Activity theory (AT; Russian: Теория деятельности) is an umbrella term for a line of eclectic social sciences theories and research with its roots in the Soviet psychological activity theory pioneered by Lev Vygotsky, Alexei Leont'ev and Sergei Rubinstein. These scholars sought to understand human activities as systemic and socially situated phenomena and to go beyond paradigms of reflexology (the teaching of Vladimir Bekhterev and his followers) and physiology of higher nervous activity (the teaching of Ivan Pavlov and his school), psychoanalysis and behaviorism. It became one of the major psychological approaches in the former USSR, being widely used in both theoretical and applied psychology, and in education, professional training, ergonomics, social psychology and work psychology.

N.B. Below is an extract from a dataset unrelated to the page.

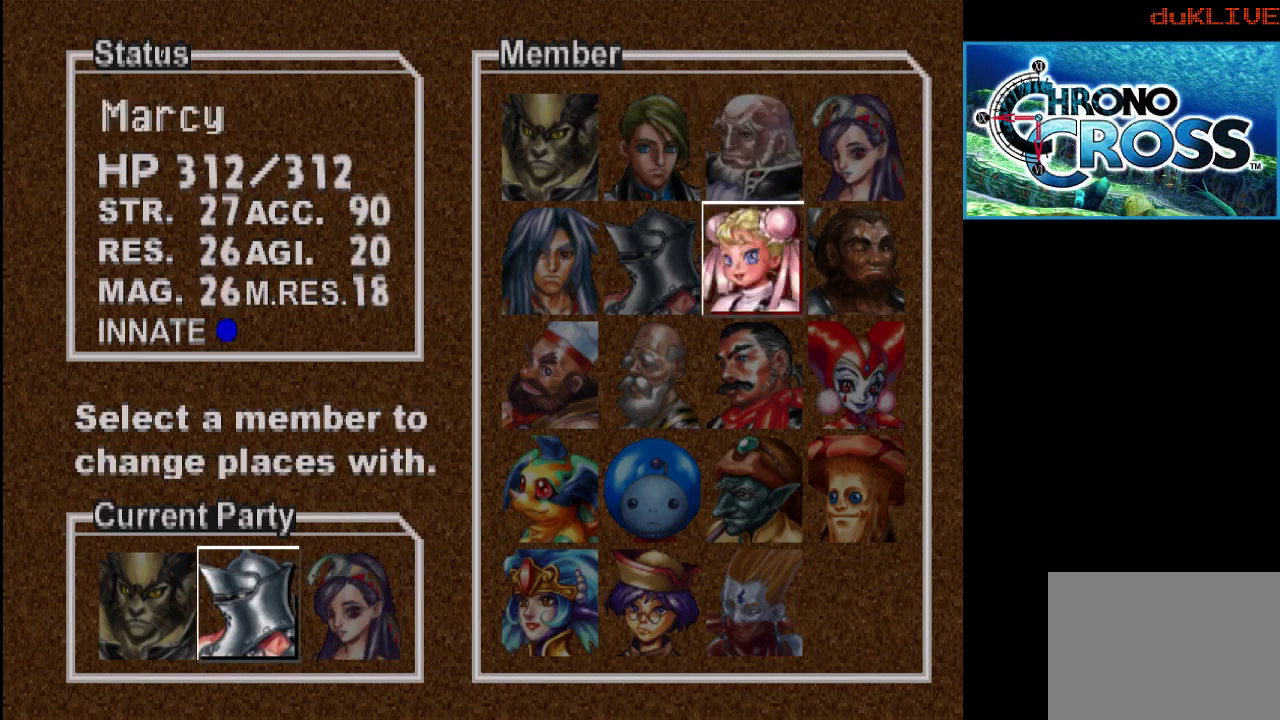
{"buttons": [], "left_stick": "center", "right_stick": "center", "events": [[67, "left_stick", "down"], [133, "left_stick", "center"], [300, "left_stick", "left"], [400, "left_stick", "center"]]}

Activity theory is more of a descriptive meta-theory or framework than a predictive theory. It considers an entire work/activity system (including teams, organizations, etc.) beyond just one actor or user. It accounts for environment, history of the person, culture, role of the artifact, motivations, and complexity of real life activity. One of the strengths of AT is that it bridges the gap between the individual subject and the social reality—it studies both through the mediating activity. The unit of analysis in AT is the concept of object-oriented, collective and culturally mediated human activity, or activity system. This system includes the object (or objective), subject, mediating artifacts (signs and tools), rules, community and division of labor. The motive for the activity in AT is created through the tensions and contradictions within the elements of the system. According to ethnographer Bonnie Nardi, a leading theorist in AT, activity theory "focuses on practice, which obviates the need to distinguish 'applied' from 'pure' science—understanding everyday practice in the real world is the very objective of scientific practice. ... The object of activity theory is to understand the unity of consciousness and activity." Sometimes called "Cultural-Historical Activity Theory", this approach is particularly useful for studying a group that exists "largely in virtual form, its communications mediated largely through electronic and printed texts."